ANALYSE. In der SPÖ-Anhängerschaft gibt es noch immer eine starke Präferenz für Rot-Türkis. Ihr wird die Vorsitzende am ehesten gerecht.
Das Ergebnis der Mitgliederbefragung über den Parteivorsitz wird erst am 22. Mai vorliegen. So soll unter anderem sichergestellt werden, dass alle bis zum 10. Mai zur Post gebrachten „Briefwählerstimmen“ erfasst werden. Bis dahin darf die Kandidatin (Pamela Rendi-Wagner), dürfen die Kandidaten (Hans Peter Doskozil und Andreas Babler) hoffen.
Ein deutlicher Unterschied zwischen den Dreien ist ihre Haltung zur „Koalitionsfrage“. Und zwar auch über eine (eher un-)mögliche Zusammenarbeit mit der FPÖ hinaus: Babler würde nicht einmal mit der ÖVP koalieren wollen; wie Doskozil, für den das eine Opposition ist, würde er eine Ampel mit Neos und Grünen bevorzugen. Rendi-Wagner dagegen stellt die Varianten Rot-Türkis und Rot-Pink-Grün als gleichwertig dar.
Damit pflegt sie ihr Image als gemäßigte Politikerin, die bisweilen dafür kritisiert wird, nicht leidenschaftlich für etwas Bestimmtes zu stehen; aus linker Sicht zum Beispiel für eine Absage an die ÖVP, die nach Jahrzehnten an der Macht in die Opposition verabschiedet gehöre, wie Babler zur Begeisterung nicht weniger Genossen betont. Rendi-Wagner riskiert diesbezüglich nichts und könnte damit sogar einer Mehrheit der SPÖ-Anhängerschaft entsprechen.
Dass sich eine Koalition gegen ÖVP und FPÖ ausgehen könnte bei einer Wahl in absehbarer Zeit, ist sehr fraglich. Wahrscheinlicher ist, dass für die SPÖ Rot-Türkis (oder Türkis-Rot) der einzige Weg zurück in die Regierung bleibt – sofern die ÖVP dazu bereit ist.
Wie SPÖ-Mitglieder das Ganze sehen, lässt sich nicht sagen. Dazu liegen keine Daten vor. Sehr wohl aber in Bezug auf die Wählerschaft. Hier hat es zuletzt bei den Landtagswahlen eine starke Tendenz hin zu Rot-Schwarz bzw. Schwarz-Rot gegeben. Was aufgrund jeweiliger, besonderer Umstände, natürlich relativ ist.
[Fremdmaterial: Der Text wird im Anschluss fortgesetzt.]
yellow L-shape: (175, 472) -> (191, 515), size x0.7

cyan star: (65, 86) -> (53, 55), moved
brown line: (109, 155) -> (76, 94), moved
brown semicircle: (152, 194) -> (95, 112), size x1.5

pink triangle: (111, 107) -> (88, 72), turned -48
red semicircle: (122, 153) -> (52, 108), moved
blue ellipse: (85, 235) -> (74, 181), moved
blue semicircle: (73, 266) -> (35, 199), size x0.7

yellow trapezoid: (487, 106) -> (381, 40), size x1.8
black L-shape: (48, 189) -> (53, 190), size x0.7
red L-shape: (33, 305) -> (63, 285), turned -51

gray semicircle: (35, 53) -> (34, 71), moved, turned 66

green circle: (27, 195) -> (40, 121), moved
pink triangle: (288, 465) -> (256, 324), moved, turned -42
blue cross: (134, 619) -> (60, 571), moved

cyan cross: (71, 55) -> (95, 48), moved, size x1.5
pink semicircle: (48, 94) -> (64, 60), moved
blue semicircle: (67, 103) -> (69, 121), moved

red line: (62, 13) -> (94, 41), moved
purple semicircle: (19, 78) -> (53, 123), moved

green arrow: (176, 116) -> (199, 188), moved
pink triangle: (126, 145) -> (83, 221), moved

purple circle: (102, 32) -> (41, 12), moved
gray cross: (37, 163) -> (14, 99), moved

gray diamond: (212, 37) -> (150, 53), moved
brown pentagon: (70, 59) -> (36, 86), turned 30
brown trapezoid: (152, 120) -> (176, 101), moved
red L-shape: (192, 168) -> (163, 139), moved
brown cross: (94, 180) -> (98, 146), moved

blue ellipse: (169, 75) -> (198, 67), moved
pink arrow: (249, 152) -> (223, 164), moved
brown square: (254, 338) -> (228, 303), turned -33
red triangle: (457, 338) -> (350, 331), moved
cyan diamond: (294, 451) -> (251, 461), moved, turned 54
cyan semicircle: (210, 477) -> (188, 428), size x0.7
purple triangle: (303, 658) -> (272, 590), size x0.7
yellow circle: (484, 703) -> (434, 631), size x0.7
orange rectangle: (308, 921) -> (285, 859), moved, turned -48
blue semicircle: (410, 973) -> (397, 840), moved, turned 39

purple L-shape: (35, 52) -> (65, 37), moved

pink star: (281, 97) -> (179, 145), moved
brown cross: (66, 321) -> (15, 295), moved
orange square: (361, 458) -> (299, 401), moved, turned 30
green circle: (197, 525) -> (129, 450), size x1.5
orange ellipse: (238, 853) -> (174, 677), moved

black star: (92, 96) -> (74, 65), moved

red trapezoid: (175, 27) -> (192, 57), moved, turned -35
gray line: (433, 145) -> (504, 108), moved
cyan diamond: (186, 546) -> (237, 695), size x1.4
In Niederösterreich war das für Sozialdemokratien praktisch alternativlos, hielt die ÖVP bis zum Urnengang doch einen Stimmenanteil fast 50 Prozent.
Aufschlussreicher erscheinen trotz der Zeit, die seither vergangen ist, Befragungen, die das Sozialforschungsinstitut SORA bei Nationalratswahlen durchgeführt hat. 2017, nachdem die SPÖ von Sebastian Kurz (ÖVP) aus der Regierung geworfen und mit zum Teil schweren Vorwürfen konfrontiert worden war (Stillstand, Silberstein-Methoden etc.) tendierten ihre Wähler noch immer sehr stark zu einer „Großen Koalition“.
Und selbst 2019, als Kurz weiter klar auf Distanz zur SPÖ war, sprach sich ein Drittel ihrer Wähler dafür aus, dass neben ihr auch die ÖVP der nächsten Regierung angehören sollte. Nur die Grünen hätten sie mit rund 60 Prozent noch lieber dort gesehen.
Ganz offensichtlich tickt die sozialdemokratische Seele nach wie vor ein Stück „großkoalitionär“, vielleicht auch im Sinne der Sozialpartnerschaft, die prägend für die Zweite Republik war. Umgekehrt ist das freilich kaum der Fall: 2019 sprachen sich nur 16 Prozent der Wähler einer nach rechts gerückten ÖVP dafür aus, dass neben dieser auch die SPÖ in der Regierung vertreten sein sollte. Damit wäre sie nicht zweite und nicht dritte, sondern letzte Wahl gewesen für sie – nach Neos (43), Freiheitlichen (34) und Grünen (20 Prozent). Was wohl auch etwas zur Misere der Sozialdemokratie aussagt. In der ÖVP, mit der sie am ehesten koalieren könnte, mögen das nur wenige mit ihr tun.